To learn how to do inclusion right, watch Jackass - the sequel. I'm not kidding. Johnny Knoxville and friends do some of the grossest and some of the funniest things I've seen on screen in a long time. We laughed until we hurt. This is a movie that I've heard has no redeeming social values. But I beg to differ. Quite a bit actually.

Jackass has a moment when one of the guys from Murderball (the documentary about wheelchair rugby) is shot at amazing speed into the air and plunges, chair and all into the lake. No comment is ever made about his disability, who he was (it was like the Jackass guys - who the truly informed will know appear on the Murderball DVD in the extras - just assumed that the whole audience was cool enough to know) or how he came to be a human rocket for the film. It just had him participate like anyone else. I'm not sure people in the audience really knew that he had a disability, they could have just been using a wheelchair like they used shopping carts - another mode of transportation to be made dangerous. It was about the stunt - not about the chair, or even really the guy in it.

The movie shows that it doesn't take work to be disability positive, it just takes a lack of negativity.
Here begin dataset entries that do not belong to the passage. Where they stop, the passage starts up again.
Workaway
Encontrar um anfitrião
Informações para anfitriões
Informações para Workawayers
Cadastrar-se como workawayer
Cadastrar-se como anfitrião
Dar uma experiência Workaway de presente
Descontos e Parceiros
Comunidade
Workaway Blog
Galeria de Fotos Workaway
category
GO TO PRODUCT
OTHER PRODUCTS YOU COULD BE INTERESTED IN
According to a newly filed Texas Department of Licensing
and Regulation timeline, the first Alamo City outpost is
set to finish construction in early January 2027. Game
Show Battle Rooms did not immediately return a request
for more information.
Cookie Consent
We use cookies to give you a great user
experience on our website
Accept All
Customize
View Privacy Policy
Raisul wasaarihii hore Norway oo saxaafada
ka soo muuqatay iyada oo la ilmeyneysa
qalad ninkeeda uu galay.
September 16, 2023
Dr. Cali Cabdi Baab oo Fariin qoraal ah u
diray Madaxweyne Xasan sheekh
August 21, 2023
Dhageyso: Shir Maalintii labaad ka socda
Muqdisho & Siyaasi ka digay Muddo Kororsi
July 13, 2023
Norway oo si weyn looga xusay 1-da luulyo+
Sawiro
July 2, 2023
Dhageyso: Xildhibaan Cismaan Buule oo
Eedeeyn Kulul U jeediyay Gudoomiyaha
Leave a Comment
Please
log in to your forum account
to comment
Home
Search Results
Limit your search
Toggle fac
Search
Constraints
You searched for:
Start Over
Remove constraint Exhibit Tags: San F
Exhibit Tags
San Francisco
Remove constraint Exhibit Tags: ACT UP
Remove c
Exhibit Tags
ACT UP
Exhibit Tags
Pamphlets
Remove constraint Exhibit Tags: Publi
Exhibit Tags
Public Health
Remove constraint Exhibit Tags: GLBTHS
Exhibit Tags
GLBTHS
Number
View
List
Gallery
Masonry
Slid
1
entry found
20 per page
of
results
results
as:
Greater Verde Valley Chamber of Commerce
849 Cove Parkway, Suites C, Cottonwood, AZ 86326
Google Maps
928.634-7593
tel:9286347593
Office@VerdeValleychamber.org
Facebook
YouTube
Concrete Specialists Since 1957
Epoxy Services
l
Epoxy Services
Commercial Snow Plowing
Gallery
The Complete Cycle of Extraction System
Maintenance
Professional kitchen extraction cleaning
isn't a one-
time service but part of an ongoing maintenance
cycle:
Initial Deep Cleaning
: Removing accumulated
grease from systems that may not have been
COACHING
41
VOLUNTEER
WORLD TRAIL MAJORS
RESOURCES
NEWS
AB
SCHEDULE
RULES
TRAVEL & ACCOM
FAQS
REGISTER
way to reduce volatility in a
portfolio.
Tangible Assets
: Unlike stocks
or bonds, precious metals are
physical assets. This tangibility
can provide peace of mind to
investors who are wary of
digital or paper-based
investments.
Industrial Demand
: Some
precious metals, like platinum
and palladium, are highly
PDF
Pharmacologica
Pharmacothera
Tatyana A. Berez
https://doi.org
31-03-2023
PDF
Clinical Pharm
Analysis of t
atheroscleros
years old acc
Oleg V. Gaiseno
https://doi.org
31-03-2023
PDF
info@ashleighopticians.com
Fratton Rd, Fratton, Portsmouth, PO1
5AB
Here a disabled guy isn't treated as fragile he was treated as a projectile.

But there was something else.

Something awesome.

There wasn't just a lack of negativity. There was something else missing. They didn't once say it - the 'r' word didn't make an appearance once. It was notable by it's absence. When Johnny Knoxville was in 'The Ringer' his character made a statement that he would never ever let anyone say 'Retard' again. I know that Knoxville was playing a character who learned something. But perhaps Knoxville, himself, learned something about sensitivity when he worked with actors with disabilities on 'The Ringer', perhaps he learned something about diversity when he agreed to do a bit for the Murderball CD.

Maybe Knoxville can make disphobia disappear (at least in his wake) just by refusing to use hateful language and by refusing to discriminate in casting.

Wouldn't it be nice if kindness became cool.

The movie asks the audience not to try any of the stunts (I can promise, here and now, never to eat the poo of any animal) but I hope that the audience noticed that the biggest stunt they pulled was inclusion - and done right, it will make a big splash.

1 comment:

Unknown said...

Oh please! Now you have given my husband another reason to get me to watch that movie! Seriously though, I have a "Timmy" doll from South Park. People wonder why I can have it, working in special education. I have it because Timmy is considered a major player in South Park, he can be dumped on just like all the other kids. Inclusion at it's best.